Can identity assertions preserve privacy?

The CAWG seems to be exploring the use of privacy preserving techniques for future versions of the spec that are compatible with WC3 Verifiable Credentials. There is also interesting in the wild work happening in other communities that seems worthwhile to consider learning from. The 0xPARC community has established its own Proof Carrying Data (PCD) framework that uses ZKPs to create and compose privacy preserving claims about an identity – perhaps there is an opportunity to leverage some that work here.

How will content optimization pipelines that alter the hash of data without altering visual content (i.e. image rendering, video transcoding, etc.) be affected by C2PA adoption?

The C2PA spec allows service providers to create their own signed claims with assertions about the computation performed on an input asset which is referenced in the manifest. However, this would require service providers to implement C2PA support which likely would only happen if they are pressured by platforms to do so. A platform might just show users an optimized version of an asset with a hash that does not match the one in a C2PA manifest. The argument in defense of this practice would be that the user is trusting the platform anyway and the platform knows that the optimized asset it is showing users visually corresponds to the one referenced by the hash in the manifest.

How should we think about C2PA vs.

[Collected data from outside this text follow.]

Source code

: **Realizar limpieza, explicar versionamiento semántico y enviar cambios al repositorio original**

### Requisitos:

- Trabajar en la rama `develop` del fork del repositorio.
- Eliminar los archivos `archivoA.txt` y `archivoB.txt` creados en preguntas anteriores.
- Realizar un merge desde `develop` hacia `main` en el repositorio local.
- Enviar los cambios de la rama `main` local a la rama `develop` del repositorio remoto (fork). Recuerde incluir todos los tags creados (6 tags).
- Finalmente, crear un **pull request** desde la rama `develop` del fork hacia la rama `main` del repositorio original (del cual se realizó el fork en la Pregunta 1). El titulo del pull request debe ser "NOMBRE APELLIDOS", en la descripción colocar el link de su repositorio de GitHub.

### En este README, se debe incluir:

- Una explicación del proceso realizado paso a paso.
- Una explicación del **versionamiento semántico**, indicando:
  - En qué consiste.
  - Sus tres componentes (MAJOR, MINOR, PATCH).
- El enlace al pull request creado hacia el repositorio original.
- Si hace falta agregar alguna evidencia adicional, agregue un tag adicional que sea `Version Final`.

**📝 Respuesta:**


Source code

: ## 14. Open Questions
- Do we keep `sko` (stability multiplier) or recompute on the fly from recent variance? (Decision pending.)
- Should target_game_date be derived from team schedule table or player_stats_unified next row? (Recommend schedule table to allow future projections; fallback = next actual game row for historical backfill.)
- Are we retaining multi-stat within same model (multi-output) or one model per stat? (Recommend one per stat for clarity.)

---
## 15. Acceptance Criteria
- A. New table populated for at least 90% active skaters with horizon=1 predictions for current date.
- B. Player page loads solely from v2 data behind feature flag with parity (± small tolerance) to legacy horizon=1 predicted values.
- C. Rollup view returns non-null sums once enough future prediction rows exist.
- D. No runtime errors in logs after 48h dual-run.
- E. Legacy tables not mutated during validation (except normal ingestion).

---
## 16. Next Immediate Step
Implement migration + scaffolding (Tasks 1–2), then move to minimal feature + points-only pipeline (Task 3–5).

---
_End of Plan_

NFT standards like ERC-721?

While C2PA and NFT standards both have a design goal of establishing attribution for provenance claims in an interoperable manner, they also differ in a number of ways:

  • The C2PA spec is focused on standardizing how to make assertions about the lifecycle of a media asset while most NFT standards are more generic with their treatment of asset metadata.
  • The C2PA spec optionally allows manifests to be timestamped by centralized Time Stamp Authorities while NFT standards assume that metadata is timestamped by a blockchain.
  • A C2PA manifest records a provenance claim while a NFT records a provenance claim and links it with a transferrable/tradeable asset.

At this point, C2PA and NFT standards appear to be more likely to be complements as opposed to substitutes.

Can C2PA adoption benefit from the consumer crypto wallet infrastructure that has been deployed in the past few years?

In order for creators to create identity assertions for C2PA claims, they will need consumer friendly software for signing. While there are still a number of UX/UI improvements that need to be made, the consumer wallet software that the crypto industry has funded in the past few years arguably represents the most sophisticated deployment of consumer digital signing software out in the wild.